Most of the correctness failures (the situation matches the pre-condition but does not match the post-condition) arise from the system marking the parent eligible, despite the scenario sending them for manual renewal. The main driver of these situations is the parent being either pregnant or post-partum.

Interestingly, is_pregnant and is_post_partum and both boolean values, which implies that the correctness rate should be 25% if those are the only factors involved. Indeed, if we fix them both to be false the rate of both valid and correct situations goes to 100%. The fact that we only see 10% correctness from valid situations when considering pregnancy implies that there is a second-order interaction between pregnancy and some other parameter, probably income, that is affecting the results.

Scenario 2

It was not possible to test scenario 2 because the MITC engine does not explicitly support renewals, only applications. As a result there is no way to indicate (as far as I know) that the father has an acceptable immigration status that is valid in the pre-condition. As a result, all possible household situations fail the citizenship test during validation phase, and are rejected.

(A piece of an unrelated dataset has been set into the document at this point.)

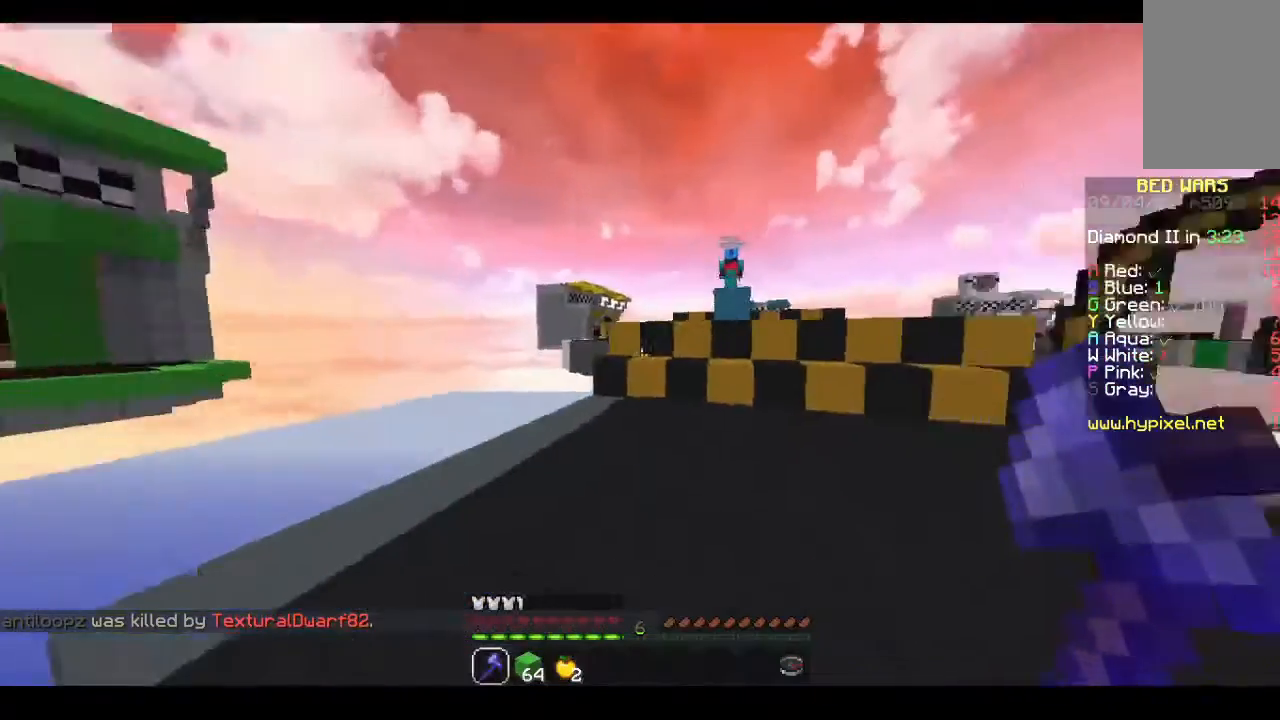
{"keys": ["a"], "mouse": [], "events": [[367, "a", "down"], [400, "w", "up"]]}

Possible work-around would be to use the fuzzer's pre/post condition mechanism to also set the citizenship status to true during validation. I should also dive into the MITC code to see if there's a way to specify immigration status directly that I don't know about.

Discussion

I was able to develop a deeper understanding of scenario 1 by turning parameter fuzzing on and off for various dimensions of the household descriptions. It was fairly easy to narrow scenario 1 to see the effect of pregnancy on the determinations. It is very easy to imagine a junior engineer at a vendor receiving the scenario as a requirement and writing code that ends up sending a lot of pregnant and post-partum beneficiaries, who should have been ex parte renewed, to manual renewal instead.

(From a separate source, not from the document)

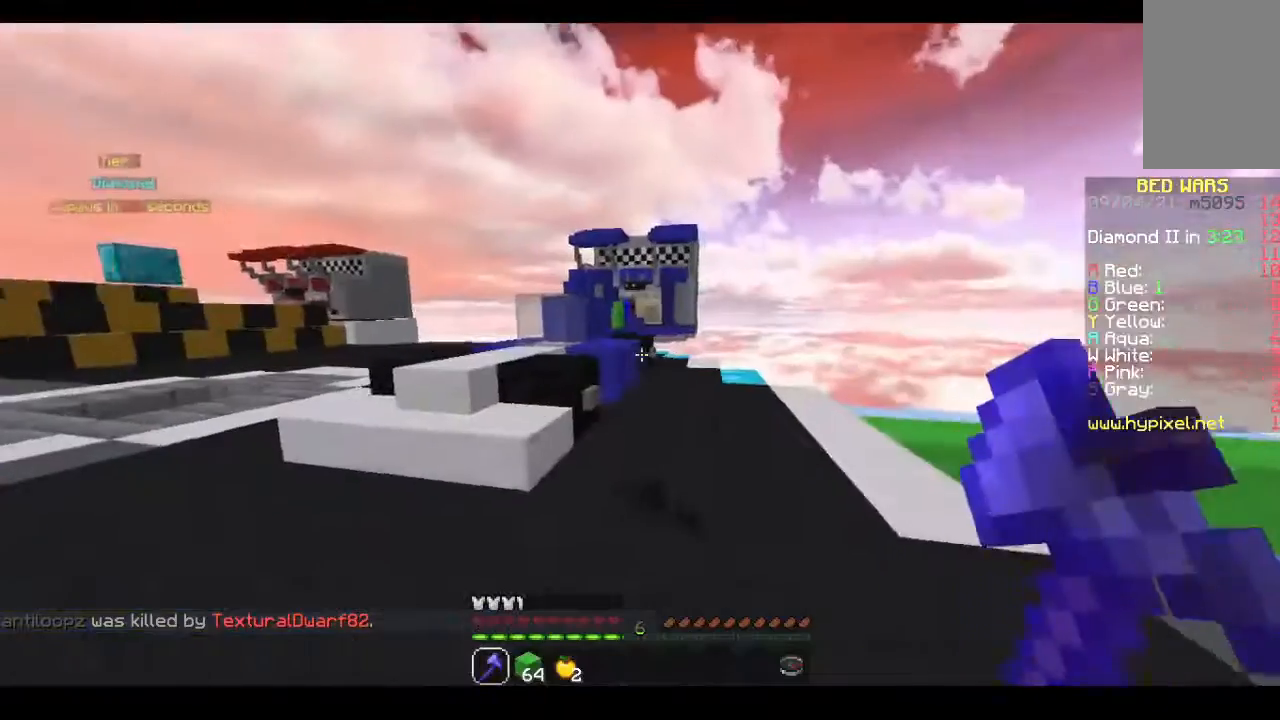
{"keys": ["space", "w"], "mouse": [], "events": [[67, "a", "up"], [133, "w", "down"], [433, "space", "down"]]}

Scenario 1 was small enough that it was possible to run all the 196,000 situations in less than an hour. The results of that run were that 56% of the situations were valid, and of those, 5.5% had correct outcomes. These results seem close enough to the 40%/10% result from the small samples to give some confidence that sampling is a valid approach.

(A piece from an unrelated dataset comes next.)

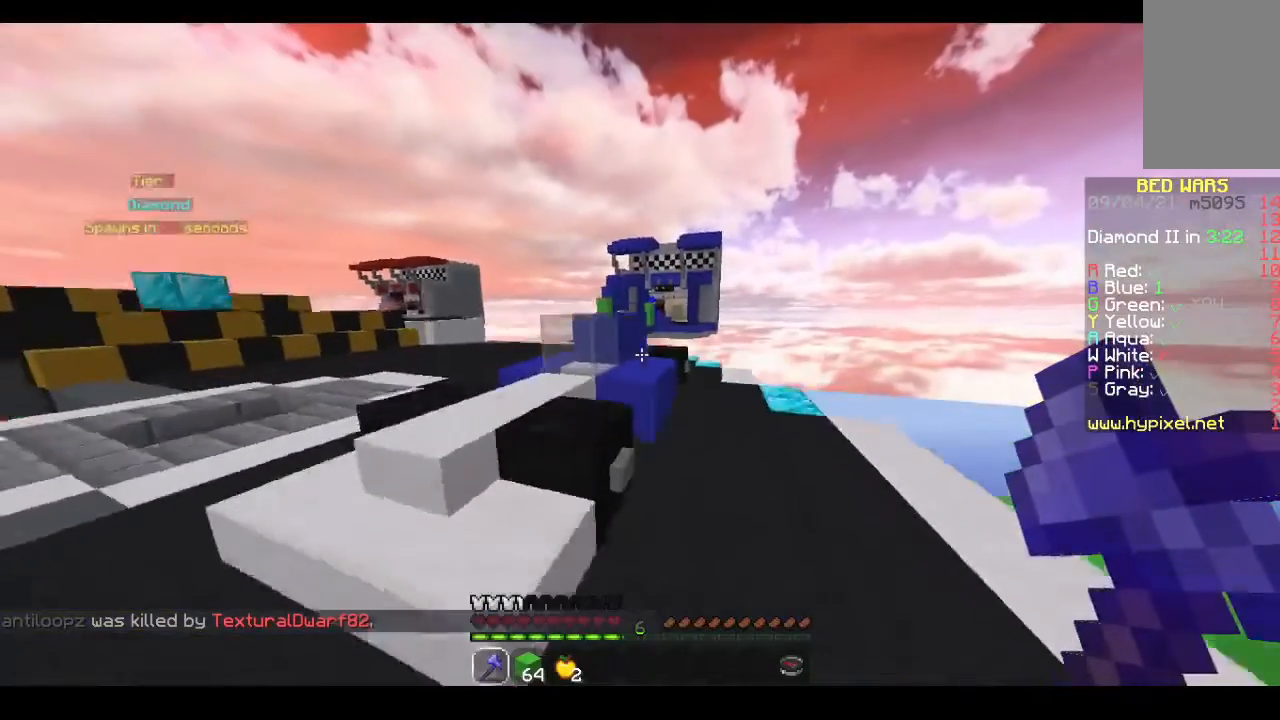
{"keys": ["space", "w"], "mouse": [], "events": [[233, "space", "up"], [333, "space", "down"]]}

It would be interesting to try and automate my manual exploration to surface which parameters effect the outcomes. One could fuzz one parameter at a time, holding the others constant, however that might miss interactions between parameters. Also it's hard to know which option for a given parameter it is safe to use as the control. For example in Scenario 2 the parameter is_citizen is set to the constant constant false and that prevents the system from exploring the effect of the other parameters.